**DOCUMENT SECTION**
[Start of Attachment]
If you incorporate these tips into your life, you will definitely find yourself cooking in your own kitchen a lot more. Making delicious meals has become one of the things I love to do most. Working with fresh ingredients, learning about the way other cultures prepare food, and having to come up with tasty dinners on the fly is my favorite creative outlet.
[End of Attachment]
**ACTIVITY 1**
Translate this sentence from the passage on home cooking into Spanish: "Making delicious meals has become one of the things I love to do most."
**ACTIVITY 2**
Answer from the passage on home cooking:
(a) Where will someone who incorporates the tips find themselves cooking a lot more?
(b) What has become one of the things the writer loves to do most?
(c) What does the writer call their favorite creative outlet?
**ACTIVITY 3**
Resume the passage on home cooking with a further paragraph that picks up after its final sentence.

**DATA SUPPLIED**
[Start of Attachment]
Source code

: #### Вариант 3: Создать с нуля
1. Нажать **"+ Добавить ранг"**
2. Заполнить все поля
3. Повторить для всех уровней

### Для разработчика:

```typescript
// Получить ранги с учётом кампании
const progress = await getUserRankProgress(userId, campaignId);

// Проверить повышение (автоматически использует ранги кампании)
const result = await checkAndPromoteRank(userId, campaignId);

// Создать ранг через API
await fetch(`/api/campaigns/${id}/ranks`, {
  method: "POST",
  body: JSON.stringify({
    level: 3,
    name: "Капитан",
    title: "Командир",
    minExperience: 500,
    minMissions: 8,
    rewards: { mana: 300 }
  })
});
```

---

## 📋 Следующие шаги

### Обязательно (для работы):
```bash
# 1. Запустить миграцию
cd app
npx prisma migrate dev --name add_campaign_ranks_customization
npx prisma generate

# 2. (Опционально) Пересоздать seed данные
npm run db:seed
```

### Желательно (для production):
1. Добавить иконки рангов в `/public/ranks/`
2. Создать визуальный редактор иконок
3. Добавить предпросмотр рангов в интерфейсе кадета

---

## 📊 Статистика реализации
[End of Attachment]
**YOUR RESPONSE 1**
Preparar comidas deliciosas se ha convertido en una de las cosas que más me gusta hacer.

**YOUR RESPONSE 2**
(a) In their own kitchen.
(b) Making delicious meals.
(c) Working with fresh ingredients, learning about the way other cultures prepare food, and having to come up with tasty dinners on the fly.

**YOUR RESPONSE 3**
No one is perfect of course; there have been times we have gone out for dinner simply because I didn’t feel like dealing with the dishes in the sink and creating more, and sometimes the bottom drawers of my refrigerator resemble “the Upside Down” from Stranger Things. The point is that we continue to evolve and grow in our journeys toward health, and not beat ourselves up when we don’t meet our own lofty expectations.